“Thoughtfulness, Purpose & Hope”

Ann Wilson Green '83

Ann Wilson Green ’83 with her father Frank Wilson ’52
Ann Wilson Green ’83 with her father Frank Wilson ’52

The past year brought a milestone birthday for Ann Wilson Green ’83. Wanting to mark her 60th year in a significant fashion, her thoughts turned to both her father, Frank Wilson ’52, and her own years on Mount St. James. It didn’t take long for her to realize she wanted to establish the Francis M. Wilson, M.D., ’52 Scholarship.

“My father, Frank, has a deep reverence for Holy Cross,” Green explains. “He was admitted on a Naval ROTC scholarship and majored in Chemistry. Through Holy Cross, he found his two life-long friends, Tom Brennan and Jack Kenny. He met my mom, Ruth, the summer before his senior year, and the two of them started their relationship writing letters throughout my dad’s senior year. Apparently, my mom wowed him (and many others) wearing a purple dress to one of their first parties in honor of the College and loved joining my dad for his reunion trips. My mom and dad were married for 64 years until she passed in 2017. Holy Cross also provided my dad with the invaluable academic foundation that ultimately allowed him to attend the University of Michigan medical school. He spent his life caring for patients as an infectious disease physician, embodying the model of servant leadership, which is also at the core of Jesuit teachings.”

The powerful effect of the College appears to run in the family. Green feels her own time on the Hill influenced the course of her life.

“I was an English major,” Green says, “and I dove deeply into my English courses. Two professors stand out. Patrick Ireland introduced me to what has become a life-long love affair with literature. I distinctly remember having an aha moment reading Raymond Carver's What We Talk About When We Talk About Love and Toni Morrison’s Song of Solomon in his Contemporary Fiction class and realizing just how rewarding studying literature could be.”

“The second professor,” says Green, “was Ed Callahan and his James Joyce seminar. His teaching has had the most profound impact on me. I have now read Joyce’s Ulysses cover to cover eight times. I have studied it with four different professors — including currently as a doctoral candidate in English at Claremont Graduate University. I have written a master’s thesis on Ulysses, and published an article in the James Joyce Quarterly on the work. I also intend to write my dissertation on it. Despite detouring for 12 years as a lawyer, Ulysses has been the beacon to which I always return, and I have Professor Callahan to thank for that.”

Establishing a scholarship in her father’s name is Green’s way of helping deserving students receive the same Holy Cross education that shaped the lives of two generations in her family.
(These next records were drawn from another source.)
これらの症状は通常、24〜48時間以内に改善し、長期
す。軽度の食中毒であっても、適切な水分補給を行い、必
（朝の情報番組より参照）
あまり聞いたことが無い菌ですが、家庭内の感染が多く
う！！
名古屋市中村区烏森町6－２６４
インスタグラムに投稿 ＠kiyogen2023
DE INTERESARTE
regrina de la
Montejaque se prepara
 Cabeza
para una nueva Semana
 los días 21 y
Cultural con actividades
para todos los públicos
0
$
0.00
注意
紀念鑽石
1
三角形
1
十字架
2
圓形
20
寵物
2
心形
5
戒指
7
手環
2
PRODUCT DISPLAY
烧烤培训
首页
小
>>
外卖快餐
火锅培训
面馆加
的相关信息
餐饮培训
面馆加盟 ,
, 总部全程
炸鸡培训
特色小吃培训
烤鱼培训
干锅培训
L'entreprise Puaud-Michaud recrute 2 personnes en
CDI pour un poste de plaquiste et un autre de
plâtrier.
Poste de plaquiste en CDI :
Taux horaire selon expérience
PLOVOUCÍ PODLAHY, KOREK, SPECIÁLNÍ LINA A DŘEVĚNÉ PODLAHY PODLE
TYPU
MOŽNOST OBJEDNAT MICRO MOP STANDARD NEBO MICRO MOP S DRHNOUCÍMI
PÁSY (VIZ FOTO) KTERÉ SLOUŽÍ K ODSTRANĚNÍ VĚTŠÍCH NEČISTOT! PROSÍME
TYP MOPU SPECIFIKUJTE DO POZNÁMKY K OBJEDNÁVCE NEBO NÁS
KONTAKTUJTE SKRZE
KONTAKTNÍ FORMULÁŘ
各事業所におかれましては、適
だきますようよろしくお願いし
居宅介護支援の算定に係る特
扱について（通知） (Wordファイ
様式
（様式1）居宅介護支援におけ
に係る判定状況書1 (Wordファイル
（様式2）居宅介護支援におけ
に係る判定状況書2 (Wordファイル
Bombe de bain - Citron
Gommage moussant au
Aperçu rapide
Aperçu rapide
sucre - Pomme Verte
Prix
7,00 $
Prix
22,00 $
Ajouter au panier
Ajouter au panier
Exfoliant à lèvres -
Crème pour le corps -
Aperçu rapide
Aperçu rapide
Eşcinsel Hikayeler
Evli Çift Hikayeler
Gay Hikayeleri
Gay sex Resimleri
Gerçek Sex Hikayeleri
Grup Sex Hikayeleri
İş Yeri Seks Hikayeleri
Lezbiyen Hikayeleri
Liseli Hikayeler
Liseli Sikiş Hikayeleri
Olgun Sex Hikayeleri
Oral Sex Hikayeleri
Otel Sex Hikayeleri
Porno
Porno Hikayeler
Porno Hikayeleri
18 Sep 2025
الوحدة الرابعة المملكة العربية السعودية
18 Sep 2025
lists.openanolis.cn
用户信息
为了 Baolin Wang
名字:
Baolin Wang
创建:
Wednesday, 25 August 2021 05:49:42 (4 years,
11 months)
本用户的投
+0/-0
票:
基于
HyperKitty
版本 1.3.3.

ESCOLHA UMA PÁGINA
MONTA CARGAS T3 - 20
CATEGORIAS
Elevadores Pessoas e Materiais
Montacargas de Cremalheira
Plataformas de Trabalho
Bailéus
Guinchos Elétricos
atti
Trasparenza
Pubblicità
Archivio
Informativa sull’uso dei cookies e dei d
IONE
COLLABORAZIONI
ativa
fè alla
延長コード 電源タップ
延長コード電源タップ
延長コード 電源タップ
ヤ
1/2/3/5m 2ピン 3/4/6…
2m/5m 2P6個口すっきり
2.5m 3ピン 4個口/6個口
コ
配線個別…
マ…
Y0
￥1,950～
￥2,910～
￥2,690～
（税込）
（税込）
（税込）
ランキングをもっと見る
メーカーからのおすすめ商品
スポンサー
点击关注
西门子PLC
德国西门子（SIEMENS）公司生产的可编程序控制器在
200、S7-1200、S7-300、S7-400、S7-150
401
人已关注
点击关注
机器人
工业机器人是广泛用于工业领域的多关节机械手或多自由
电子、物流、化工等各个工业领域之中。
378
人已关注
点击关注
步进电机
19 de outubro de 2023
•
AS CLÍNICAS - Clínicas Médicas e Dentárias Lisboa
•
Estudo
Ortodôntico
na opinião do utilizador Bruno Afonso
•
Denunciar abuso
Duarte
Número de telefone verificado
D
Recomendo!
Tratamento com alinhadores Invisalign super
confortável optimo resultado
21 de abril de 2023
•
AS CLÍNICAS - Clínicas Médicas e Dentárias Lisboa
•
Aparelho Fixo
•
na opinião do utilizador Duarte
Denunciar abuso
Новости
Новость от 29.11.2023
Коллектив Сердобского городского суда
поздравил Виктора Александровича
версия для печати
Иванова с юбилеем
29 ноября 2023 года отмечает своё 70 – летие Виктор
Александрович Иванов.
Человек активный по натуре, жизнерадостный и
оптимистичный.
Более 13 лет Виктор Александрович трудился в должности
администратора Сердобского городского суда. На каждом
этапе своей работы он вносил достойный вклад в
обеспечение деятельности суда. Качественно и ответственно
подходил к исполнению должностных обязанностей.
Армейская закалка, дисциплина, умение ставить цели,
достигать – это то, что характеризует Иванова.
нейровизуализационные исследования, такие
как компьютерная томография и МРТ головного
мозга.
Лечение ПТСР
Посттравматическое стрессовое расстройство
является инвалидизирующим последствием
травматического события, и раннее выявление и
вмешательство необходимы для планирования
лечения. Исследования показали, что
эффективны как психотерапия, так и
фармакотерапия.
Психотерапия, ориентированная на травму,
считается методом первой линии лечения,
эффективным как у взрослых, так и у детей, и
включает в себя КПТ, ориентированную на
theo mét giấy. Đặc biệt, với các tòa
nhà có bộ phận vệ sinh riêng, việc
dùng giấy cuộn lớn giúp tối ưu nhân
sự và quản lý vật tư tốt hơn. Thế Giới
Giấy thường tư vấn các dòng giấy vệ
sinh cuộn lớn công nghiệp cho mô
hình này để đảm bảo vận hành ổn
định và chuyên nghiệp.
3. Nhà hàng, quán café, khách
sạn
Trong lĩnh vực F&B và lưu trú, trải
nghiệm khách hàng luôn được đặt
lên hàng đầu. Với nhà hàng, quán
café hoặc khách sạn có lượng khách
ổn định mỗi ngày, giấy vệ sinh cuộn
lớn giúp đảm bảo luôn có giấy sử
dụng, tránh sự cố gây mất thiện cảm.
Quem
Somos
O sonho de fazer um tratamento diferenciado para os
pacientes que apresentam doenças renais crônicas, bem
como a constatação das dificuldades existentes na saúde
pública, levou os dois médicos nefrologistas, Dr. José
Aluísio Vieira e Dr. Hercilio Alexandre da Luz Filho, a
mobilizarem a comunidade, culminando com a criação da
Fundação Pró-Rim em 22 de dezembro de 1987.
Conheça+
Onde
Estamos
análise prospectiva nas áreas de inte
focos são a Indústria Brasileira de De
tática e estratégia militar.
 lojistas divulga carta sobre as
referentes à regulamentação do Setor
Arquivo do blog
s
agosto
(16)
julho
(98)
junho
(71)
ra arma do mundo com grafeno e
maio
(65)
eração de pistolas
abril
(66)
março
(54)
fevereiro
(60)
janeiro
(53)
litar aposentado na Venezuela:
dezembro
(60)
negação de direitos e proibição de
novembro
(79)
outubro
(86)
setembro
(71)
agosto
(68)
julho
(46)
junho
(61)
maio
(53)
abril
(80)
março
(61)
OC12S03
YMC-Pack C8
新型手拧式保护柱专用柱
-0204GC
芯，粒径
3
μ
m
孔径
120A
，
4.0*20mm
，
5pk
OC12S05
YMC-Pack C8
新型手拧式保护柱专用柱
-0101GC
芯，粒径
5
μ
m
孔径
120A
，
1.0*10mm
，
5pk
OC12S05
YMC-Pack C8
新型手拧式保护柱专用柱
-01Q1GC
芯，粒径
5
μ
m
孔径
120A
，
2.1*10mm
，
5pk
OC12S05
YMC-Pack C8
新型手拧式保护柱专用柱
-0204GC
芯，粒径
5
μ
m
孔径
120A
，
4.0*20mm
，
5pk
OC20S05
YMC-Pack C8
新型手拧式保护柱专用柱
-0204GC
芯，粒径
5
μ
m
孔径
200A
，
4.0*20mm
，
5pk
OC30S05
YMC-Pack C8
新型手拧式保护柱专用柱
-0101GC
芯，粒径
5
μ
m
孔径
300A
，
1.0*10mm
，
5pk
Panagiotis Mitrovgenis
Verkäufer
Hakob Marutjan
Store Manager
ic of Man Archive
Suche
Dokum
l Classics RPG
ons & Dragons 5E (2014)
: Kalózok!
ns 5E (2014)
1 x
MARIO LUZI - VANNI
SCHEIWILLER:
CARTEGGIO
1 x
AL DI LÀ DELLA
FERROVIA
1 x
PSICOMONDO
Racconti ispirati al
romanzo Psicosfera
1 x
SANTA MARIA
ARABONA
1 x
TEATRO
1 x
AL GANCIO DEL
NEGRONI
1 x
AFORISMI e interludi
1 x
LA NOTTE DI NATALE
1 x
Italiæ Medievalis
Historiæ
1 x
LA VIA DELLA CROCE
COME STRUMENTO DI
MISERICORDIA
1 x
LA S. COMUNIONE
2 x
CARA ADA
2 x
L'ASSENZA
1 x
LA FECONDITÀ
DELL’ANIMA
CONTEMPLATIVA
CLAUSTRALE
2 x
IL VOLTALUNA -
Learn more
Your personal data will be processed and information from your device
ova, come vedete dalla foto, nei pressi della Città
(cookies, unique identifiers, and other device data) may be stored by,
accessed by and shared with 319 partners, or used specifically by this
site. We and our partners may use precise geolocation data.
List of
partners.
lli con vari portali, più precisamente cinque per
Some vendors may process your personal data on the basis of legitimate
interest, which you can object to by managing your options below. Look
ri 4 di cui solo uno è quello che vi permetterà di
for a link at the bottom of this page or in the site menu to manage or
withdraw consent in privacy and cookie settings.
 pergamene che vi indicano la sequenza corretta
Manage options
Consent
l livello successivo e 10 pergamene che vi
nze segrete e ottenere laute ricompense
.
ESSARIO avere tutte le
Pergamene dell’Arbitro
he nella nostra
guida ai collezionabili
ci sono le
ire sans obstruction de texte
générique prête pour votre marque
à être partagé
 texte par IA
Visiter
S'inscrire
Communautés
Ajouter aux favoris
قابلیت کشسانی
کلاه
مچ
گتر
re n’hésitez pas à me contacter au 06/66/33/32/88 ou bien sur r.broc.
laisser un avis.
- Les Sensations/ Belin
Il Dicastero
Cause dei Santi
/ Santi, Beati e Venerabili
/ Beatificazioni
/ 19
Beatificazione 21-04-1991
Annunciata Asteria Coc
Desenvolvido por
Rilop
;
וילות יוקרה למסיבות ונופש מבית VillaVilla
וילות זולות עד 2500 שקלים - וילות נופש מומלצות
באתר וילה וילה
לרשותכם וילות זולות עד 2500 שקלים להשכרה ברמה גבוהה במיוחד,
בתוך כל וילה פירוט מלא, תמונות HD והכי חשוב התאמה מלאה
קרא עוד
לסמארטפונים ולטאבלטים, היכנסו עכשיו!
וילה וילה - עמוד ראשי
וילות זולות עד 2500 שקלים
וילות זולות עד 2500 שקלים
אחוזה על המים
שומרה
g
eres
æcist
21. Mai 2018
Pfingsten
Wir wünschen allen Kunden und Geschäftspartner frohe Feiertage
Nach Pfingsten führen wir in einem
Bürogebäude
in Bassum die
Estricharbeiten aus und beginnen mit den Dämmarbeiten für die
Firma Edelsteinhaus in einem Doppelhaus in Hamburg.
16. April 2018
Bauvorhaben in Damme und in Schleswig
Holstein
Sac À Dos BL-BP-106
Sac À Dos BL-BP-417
I have watched Holy Cross navigate the changing cultural and educational landscape — especially in these last few years — thoughtfully and purposefully. My husband, Jason, and I enthusiastically support the prioritization of providing equal access to the extraordinary education that Holy Cross provides.

Ann Wilson Green ’83

For Green, in a time of great change and confusion, the College continues to be a sign of hope.

“With the lingering pandemic, political divisiveness and what feels like the unraveling of our social fabric, the last few years have offered few signs of hope,” she says. “But Holy Cross makes me feel hopeful. Appointing a lay president at a Jesuit institution was a daring choice, but I believe President Rougeau represents both our past and our future. He has lived the College’s core values through his commitment to a Jesuit liberal arts education and I believe he can guide us in navigating the ever-changing landscape of higher education in the future. With President Rougeau at the helm, and our exceptional leadership team, teachers, staff and students, I am hopeful for the future.”